Difference between $(\exists z)[z > 0 ∧ z^2 = 2]$ and $(\exists z )[z > 0 \Rightarrow z^2 = 2]$

Question

Existential quantifier confusion: what is the difference between $(\exists z)[z > 0 ∧ z^2 = 2]$ and $(\exists z )[z > 0 \Rightarrow z^2 = 2]$?

What are the differences between those two expressions and the expression $(\exists z > 0)[z^2 = 2]$?

Answer 1

The meaning of the first one is fairly straight forward. The second statement is actually a little werid. It is equivalent to the statement $$ \exists z \Big(\lnot (z>0)\lor (z>0\land z^2=0)\Big) $$

So this says "there is a negative number" or "there is a positive number whose square is 2". If we're working in the universe of the reals, then $-1$ would witness this sentence. Certainly $-1$ doesn't witness the first statement.

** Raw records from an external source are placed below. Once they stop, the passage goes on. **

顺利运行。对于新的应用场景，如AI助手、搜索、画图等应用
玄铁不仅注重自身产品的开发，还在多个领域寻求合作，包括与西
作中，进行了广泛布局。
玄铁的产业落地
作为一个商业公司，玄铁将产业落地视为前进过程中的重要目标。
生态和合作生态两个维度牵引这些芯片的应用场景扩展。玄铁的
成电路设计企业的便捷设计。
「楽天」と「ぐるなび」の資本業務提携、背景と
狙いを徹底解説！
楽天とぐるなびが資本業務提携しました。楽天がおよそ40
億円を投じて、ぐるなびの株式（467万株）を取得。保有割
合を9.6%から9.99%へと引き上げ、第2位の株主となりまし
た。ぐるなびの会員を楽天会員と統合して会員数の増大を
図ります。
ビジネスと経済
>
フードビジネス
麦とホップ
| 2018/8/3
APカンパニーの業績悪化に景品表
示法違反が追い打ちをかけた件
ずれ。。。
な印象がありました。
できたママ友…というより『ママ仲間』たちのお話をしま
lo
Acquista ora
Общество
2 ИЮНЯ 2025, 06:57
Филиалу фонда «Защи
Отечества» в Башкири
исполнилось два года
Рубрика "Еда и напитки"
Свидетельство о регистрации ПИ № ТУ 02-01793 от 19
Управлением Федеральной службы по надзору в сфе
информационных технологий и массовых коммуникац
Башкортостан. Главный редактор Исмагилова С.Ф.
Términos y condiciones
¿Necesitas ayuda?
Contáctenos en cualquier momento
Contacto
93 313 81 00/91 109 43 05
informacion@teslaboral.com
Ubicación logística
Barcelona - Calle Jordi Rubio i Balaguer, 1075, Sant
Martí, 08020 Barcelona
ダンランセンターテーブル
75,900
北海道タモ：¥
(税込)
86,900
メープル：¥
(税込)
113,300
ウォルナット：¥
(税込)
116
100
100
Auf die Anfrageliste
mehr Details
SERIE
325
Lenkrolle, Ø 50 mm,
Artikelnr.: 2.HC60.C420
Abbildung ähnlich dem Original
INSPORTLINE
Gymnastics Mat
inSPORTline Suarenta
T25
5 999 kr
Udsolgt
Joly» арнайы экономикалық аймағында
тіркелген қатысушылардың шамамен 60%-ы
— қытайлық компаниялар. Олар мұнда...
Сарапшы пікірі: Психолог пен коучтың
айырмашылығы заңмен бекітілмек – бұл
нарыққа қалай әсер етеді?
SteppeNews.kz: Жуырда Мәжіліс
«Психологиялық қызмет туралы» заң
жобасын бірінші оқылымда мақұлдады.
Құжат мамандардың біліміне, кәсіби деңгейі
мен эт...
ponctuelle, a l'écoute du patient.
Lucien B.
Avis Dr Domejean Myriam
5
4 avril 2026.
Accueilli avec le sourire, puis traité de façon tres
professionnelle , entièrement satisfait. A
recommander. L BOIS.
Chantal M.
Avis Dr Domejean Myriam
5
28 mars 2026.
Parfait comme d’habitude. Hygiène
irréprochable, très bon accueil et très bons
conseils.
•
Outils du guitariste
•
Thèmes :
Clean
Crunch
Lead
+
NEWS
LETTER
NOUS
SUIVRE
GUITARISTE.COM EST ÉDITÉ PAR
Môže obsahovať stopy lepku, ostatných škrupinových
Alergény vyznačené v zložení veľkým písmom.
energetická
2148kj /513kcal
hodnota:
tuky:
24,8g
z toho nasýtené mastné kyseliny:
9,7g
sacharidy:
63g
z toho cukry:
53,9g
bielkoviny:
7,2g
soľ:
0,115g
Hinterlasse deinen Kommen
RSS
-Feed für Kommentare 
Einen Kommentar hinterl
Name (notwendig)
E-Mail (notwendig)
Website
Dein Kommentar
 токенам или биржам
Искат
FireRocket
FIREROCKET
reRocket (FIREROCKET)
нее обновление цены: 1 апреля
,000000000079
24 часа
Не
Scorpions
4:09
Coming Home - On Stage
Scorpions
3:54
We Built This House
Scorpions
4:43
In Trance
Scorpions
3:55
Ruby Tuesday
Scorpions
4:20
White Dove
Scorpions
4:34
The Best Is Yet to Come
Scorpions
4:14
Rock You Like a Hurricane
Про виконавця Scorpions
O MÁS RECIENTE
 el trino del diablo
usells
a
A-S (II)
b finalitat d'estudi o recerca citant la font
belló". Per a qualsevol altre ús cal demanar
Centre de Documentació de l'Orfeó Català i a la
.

The third statement is informal according to the standard rules for constructing sentences. However, it's common and normally interpreted as the first statement.

Answer 2

The usual convention for "composite quantifiers" like $\exists x\in A\, P(x)$ and $\forall x\in A\, P(x)$ is

$$\exists x\in A\, P(x)\iff\exists x\,(x\in A\land P(x))$$ $$\forall x\in A\, P(x)\iff\forall x\,(x\in A\to P(x))$$

This rule extends to $\exists z>0(z^2=2)\iff\exists z\,(z>0\land z^2=2)$.

The proposition $\exists z\,(z>0\to z^2=2)$ is true if there are any $z\le0$, which ignores the $z^2=2$ condition completely. In fact, $\exists z\,(z>0\to z^2=2)$ always trivializes to tautology unless $\forall z,z>0$ in which case the $z>0$ part is redundant and

$$\exists z\,(z>0\to z^2=2)\iff\exists z\,(z^2=2)\iff\exists z\,(z>0\land z^2=2).$$

Similar remarks apply to $\forall x\,(x\in A\land P(x))$, which is trivially false when $A$ is not the universe of all objects.